Writing in a review in Locus magazine, Liz Bourke described the book as "a measured, compelling work" with characters that are "well-drawn, and finely sketched, with believable motivations." She was, however, critical of the viewpoint characters, saying that very few of them are women. She also felt that the way the characters behaved "seem[ed] reminiscent of the 1970s and 1980s", and that there was not enough cultural diversity. But overall, Bourke found the book "intriguing" and "compelling" enough to want to pursue other books in this universe.

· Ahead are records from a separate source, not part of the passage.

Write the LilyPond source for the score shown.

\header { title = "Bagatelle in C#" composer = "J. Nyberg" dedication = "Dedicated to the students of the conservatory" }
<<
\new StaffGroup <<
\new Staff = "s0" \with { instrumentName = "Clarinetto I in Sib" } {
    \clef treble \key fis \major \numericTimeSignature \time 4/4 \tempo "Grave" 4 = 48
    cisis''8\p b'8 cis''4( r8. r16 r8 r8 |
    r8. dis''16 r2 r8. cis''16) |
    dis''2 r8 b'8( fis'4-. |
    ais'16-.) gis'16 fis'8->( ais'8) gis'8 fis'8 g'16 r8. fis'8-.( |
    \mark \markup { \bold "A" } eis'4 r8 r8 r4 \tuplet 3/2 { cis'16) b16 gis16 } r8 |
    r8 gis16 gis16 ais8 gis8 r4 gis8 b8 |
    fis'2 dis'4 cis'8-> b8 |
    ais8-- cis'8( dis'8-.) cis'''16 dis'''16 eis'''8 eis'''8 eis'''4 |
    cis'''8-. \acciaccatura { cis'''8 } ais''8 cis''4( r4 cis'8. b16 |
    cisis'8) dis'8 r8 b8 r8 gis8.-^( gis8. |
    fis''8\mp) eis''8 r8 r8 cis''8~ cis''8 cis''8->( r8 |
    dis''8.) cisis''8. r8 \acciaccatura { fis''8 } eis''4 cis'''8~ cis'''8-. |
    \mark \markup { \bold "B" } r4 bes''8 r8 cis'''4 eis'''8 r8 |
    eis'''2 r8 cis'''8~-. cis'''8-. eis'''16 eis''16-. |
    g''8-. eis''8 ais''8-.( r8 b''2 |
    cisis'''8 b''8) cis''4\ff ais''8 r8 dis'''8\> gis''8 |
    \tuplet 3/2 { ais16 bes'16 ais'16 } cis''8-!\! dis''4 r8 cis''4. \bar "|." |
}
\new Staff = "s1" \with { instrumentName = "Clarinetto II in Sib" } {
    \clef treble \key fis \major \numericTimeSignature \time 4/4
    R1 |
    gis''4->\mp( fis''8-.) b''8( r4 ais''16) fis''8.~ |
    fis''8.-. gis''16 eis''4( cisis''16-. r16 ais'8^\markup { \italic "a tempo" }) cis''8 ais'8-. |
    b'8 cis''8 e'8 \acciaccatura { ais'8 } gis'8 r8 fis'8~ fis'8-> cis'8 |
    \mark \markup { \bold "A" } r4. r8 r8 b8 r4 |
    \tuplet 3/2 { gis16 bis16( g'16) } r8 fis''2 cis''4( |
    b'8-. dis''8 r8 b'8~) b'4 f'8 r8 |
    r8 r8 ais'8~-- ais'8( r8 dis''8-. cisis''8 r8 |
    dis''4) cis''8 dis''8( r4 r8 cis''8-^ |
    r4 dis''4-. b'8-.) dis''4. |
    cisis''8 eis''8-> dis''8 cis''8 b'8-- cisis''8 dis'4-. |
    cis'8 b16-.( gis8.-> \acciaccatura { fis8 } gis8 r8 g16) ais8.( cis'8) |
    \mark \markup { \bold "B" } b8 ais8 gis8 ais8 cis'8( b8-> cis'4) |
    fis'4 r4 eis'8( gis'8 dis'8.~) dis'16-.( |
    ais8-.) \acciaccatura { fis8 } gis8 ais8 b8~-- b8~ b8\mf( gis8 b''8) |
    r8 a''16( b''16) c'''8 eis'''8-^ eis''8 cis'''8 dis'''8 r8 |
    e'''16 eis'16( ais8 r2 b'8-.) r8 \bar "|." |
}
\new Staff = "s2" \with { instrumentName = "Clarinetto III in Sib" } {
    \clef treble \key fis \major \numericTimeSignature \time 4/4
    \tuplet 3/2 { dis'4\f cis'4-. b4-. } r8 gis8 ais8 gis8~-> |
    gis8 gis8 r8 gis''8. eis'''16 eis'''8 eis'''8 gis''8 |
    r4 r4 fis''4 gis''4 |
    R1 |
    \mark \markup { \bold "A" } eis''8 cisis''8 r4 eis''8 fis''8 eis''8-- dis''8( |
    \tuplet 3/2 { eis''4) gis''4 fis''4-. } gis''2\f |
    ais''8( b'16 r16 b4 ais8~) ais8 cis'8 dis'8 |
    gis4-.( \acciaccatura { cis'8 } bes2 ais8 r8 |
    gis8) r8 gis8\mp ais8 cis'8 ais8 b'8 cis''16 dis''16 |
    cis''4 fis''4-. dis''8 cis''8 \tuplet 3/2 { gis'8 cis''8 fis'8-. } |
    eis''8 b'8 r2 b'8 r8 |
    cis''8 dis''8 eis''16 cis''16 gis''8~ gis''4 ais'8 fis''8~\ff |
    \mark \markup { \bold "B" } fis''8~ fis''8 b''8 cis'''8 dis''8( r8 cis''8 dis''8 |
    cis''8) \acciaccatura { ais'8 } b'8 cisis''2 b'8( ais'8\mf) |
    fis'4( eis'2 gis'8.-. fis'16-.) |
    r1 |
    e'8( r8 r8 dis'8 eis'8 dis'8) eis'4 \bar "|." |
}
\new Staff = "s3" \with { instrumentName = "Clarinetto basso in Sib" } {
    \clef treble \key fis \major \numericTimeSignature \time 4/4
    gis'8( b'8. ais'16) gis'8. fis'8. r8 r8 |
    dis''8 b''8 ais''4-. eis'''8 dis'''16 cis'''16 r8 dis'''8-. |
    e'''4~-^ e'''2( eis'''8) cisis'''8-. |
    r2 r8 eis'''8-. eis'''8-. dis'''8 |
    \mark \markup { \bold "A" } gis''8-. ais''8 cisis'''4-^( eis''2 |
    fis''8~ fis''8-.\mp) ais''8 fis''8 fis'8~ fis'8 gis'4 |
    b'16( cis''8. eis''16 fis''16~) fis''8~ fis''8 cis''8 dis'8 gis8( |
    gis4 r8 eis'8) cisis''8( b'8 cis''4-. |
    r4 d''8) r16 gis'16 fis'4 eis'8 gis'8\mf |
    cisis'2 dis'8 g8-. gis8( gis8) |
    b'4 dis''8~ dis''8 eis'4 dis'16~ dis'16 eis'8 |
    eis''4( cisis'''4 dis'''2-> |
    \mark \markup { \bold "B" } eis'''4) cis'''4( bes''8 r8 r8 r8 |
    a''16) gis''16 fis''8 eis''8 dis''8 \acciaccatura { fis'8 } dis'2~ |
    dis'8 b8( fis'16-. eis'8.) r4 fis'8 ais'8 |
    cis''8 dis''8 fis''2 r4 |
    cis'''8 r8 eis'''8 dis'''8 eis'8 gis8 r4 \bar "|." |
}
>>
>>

In another review in Locus, Russell Letson said Alliance Rising is a variation of the well-used theme of "colonists and settlers" seeking independence from "a distant, out-of-touch old order". But instead of a tale about "abstract political freedom", here it is "a detailed, textured, and tactile treatment of the material and cultural forces that underlie such struggles." Letson remarked that the book is not very "plotty". Much of the early chapters is devoted to providing a necessary backstory and context for the events that follow, and the rest are largely about the characters and how they interact with each other, express their hopes and fears, and speculate their possible futures. But Letson added that "there is a plot," a plot of the "sneaky sort" – the book closes with "all speculation and hesitation [collapsing] into a storm of overt action".